There is something epic--and almost mythic--about this sparsely beautiful novel by Willa Cather, although the story it tells is that of a single human life lived simply in the silence of the southwestern desert. In 1851 Father Jean Marie Latour comes to serve as the Apostolic Vicar to New Mexico. What he finds is a vast territory of red hills and tortuous arroyos, American by law but Mexican and Indian in custom and belief. In the almost forty years that follow, Latour spreads his faith in the only way he knows--gently, all the while contending with an unforgiving landscape, derelict and sometimes openly rebellious priests, and his own loneliness. Out of these events, Cather gives us an indelible vision of life unfolding in a place where time itself seems suspended.

Editorial Reviews

“A truly remarkable book...Soaked through and through with atmosphere...From the riches of her imagination and sympathy Miss Cather has distilled a very rare piece of literature. It stands out, from the very resistance it opposes to classification.” The New York Times

The most sensuous of writers, Willa Cather builds her imagined world as solidly as our five senses build the uiverse around us.” —Rebecca West

 “[Cather’s] descriptions of the Indian mesa towns on the rock are as beautiful, as unjudging, as lucid, as her descriptions of the Bishop’s cathedral.
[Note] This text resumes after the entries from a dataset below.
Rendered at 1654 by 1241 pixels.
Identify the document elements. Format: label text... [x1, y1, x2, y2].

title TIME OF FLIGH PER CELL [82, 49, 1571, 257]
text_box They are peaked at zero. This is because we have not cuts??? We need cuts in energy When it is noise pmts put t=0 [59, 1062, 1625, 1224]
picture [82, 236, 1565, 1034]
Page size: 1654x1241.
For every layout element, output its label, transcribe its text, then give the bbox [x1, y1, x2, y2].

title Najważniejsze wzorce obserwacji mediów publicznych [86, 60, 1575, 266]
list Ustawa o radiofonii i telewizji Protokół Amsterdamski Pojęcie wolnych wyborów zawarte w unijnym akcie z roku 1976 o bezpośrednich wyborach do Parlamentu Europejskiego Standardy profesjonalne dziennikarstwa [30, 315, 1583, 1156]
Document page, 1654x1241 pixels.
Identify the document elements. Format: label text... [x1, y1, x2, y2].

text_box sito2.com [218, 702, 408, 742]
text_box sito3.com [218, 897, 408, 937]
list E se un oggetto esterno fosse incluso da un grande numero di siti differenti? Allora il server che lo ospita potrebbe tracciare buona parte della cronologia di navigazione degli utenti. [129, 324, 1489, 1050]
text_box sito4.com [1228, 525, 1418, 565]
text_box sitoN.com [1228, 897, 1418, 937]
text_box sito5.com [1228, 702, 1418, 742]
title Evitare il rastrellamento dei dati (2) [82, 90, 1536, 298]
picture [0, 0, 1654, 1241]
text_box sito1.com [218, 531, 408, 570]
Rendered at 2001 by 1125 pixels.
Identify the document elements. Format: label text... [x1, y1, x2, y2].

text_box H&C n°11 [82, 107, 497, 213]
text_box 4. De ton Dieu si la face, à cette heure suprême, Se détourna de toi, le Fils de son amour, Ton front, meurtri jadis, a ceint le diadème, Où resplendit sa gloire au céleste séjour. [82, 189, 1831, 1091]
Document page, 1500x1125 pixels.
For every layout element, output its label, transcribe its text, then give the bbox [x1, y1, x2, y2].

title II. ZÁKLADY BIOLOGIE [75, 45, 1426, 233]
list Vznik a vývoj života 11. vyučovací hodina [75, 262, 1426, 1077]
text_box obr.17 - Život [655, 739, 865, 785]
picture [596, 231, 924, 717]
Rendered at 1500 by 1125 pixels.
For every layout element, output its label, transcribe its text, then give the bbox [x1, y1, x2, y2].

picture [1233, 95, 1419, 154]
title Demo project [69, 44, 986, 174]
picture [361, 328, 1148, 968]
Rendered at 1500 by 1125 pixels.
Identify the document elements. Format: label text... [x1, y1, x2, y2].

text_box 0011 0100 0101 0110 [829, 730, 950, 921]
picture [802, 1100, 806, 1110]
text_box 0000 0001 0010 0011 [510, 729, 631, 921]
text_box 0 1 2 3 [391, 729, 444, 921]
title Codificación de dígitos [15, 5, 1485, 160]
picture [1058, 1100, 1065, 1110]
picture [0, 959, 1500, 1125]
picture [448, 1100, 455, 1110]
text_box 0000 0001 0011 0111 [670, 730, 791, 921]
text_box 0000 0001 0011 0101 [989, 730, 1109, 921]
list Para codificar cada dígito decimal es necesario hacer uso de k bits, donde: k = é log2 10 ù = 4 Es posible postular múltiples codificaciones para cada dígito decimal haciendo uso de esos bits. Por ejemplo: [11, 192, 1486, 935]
It is an art of ‘making,’ of clear depiction—of separate objects, whose whole effect works slowly and mysteriously in the reader, and cannot be summed up....Cather’s composed acceptance of mystery is a major, and rare, artistic achievement.” —A. S. Byatt

About the Author

Born in Virginia in 1873 and raised on a Nebraska ranch, Willa Cather is known for her beautifully evocative short stories and novels about the American West. Cather became the managing editor for McClure’s Magazine in 1906 and lived for forty years in New York City with her companion Edith Lewis. In 1922 Cather won the Pulitzer Prize for One of Ours, the story of a Western boy in World War I. In 1933 she was awarded the Prix Femina Americaine “for distinguished literary accomplishments.” She died in 1947.